Just about 26 years ago, I climbed the steps to the brass doors and entered the CBHT sanctuary for the first time. You might not have recognized me then, with my long hair hanging in a bushy ponytail. (I knew nothing about man-buns.) I don’t recall who greeted me at the door, but I know someone did, and welcomed me. I also cannot remember anything about Rabbi Ratner’s sermon that evening; I’m sure it was a good one, and that he smiled a lot while he was on the bima that night. I did not become a member until my 30s, years later, but every time I did attend services in my 20s, I felt even more welcome. After my family joined and began to attend services regularly, the warm hospitality I enjoyed was transformed into the warm welcome I could offer others as they visited our temple for the first time.
More than 50 years before I was welcomed into Beth HaTephila, my father was welcomed into Mishkan Tefila, a synagogue in Boston. He was 10 years old, spoke no English, and knew very little Hebrew.

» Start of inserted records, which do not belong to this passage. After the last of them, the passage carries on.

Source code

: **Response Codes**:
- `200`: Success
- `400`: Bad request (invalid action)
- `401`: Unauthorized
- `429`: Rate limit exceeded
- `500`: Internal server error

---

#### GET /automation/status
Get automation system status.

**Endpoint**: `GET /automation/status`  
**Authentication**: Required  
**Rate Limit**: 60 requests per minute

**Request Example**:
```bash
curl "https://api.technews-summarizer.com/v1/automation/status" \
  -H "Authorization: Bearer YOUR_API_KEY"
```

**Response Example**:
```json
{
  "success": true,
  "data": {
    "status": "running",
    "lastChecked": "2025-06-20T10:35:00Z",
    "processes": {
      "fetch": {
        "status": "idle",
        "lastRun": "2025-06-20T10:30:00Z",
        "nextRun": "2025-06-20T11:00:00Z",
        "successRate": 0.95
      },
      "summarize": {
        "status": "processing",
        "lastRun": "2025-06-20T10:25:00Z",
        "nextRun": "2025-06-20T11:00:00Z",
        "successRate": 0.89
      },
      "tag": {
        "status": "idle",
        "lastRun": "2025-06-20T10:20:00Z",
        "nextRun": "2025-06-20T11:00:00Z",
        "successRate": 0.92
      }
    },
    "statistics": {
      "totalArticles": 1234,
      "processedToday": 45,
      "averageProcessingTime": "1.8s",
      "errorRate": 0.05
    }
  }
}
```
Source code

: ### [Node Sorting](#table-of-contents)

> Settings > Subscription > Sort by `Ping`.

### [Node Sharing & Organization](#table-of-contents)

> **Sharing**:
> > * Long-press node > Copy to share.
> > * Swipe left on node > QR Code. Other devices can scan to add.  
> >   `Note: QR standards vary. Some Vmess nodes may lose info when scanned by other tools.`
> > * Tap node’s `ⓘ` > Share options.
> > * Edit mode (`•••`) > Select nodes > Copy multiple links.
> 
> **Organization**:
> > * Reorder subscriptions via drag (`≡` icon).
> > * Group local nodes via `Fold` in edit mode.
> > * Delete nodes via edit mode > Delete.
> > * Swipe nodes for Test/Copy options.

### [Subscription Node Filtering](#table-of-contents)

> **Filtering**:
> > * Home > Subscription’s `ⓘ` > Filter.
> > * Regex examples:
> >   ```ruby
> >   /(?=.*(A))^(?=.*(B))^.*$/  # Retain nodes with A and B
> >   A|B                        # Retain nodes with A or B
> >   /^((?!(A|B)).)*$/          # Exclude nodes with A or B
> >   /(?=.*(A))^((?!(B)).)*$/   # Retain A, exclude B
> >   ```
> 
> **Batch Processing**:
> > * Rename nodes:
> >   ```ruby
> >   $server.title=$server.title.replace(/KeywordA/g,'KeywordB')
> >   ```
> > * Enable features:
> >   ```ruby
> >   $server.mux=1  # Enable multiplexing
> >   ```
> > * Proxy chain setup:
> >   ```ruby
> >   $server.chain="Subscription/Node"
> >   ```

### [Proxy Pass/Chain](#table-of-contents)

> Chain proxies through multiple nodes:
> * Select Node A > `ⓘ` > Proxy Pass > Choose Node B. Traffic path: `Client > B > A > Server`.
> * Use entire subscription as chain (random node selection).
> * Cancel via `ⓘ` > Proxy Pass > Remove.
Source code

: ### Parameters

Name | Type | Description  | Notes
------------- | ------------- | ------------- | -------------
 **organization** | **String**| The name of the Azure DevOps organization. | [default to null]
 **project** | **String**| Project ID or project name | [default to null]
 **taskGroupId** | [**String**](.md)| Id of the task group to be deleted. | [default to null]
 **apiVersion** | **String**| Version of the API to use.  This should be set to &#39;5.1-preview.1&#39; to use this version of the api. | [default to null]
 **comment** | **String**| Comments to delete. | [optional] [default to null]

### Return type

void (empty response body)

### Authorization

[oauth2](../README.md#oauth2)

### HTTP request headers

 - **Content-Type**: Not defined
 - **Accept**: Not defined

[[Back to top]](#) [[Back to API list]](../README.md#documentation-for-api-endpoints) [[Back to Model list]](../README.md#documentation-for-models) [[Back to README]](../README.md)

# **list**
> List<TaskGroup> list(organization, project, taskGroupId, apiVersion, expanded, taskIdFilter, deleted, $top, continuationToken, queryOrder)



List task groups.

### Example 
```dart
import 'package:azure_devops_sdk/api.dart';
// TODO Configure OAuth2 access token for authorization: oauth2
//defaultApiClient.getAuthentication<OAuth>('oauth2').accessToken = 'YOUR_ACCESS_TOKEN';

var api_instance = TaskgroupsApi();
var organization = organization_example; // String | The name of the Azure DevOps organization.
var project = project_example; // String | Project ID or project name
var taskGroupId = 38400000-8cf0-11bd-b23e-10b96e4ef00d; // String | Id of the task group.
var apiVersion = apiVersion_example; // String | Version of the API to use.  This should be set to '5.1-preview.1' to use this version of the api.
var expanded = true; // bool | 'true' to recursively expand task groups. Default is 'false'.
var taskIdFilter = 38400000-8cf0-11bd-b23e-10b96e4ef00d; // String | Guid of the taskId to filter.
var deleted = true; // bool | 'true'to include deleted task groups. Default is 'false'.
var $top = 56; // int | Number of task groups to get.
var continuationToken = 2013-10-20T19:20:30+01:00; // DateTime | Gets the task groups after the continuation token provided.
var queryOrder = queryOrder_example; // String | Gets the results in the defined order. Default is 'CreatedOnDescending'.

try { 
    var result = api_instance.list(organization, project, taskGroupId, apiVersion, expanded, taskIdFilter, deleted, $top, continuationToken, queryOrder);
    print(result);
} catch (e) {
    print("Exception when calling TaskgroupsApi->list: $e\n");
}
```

Nonetheless, he started attending Hebrew school five days a week (presumably taught by an English-speaking teacher).
Many of his fellow students were, like him, German refugees, with Germanic-sounding names and limited knowledge of English. Despite their status as “enemy aliens” during the war, they were all welcomed into the synagogue. He was also welcomed as a foster child, for a few months, by another English-speaking Jewish family, in part to learn the language, and partly because the family was so poor. I am sure it was not an easy time for my father, being just a child, or easy for his host family, or even the wider community of German-Jewish “enemy aliens.”
I was not a refugee when I was first welcomed into our temple community; we are fortunate to live in more peaceful times, when there are many fewer Jewish refugees compelled to seek new homes. Nonetheless it is our tradition to be welcoming, audaciously hospitable as we say now, to everyone who comes to our doors. We do this because it is our tradition, it is a mitzvah. We also do it because we remember the welcomes offered to us, and to our mothers and fathers, and all of our ancestors.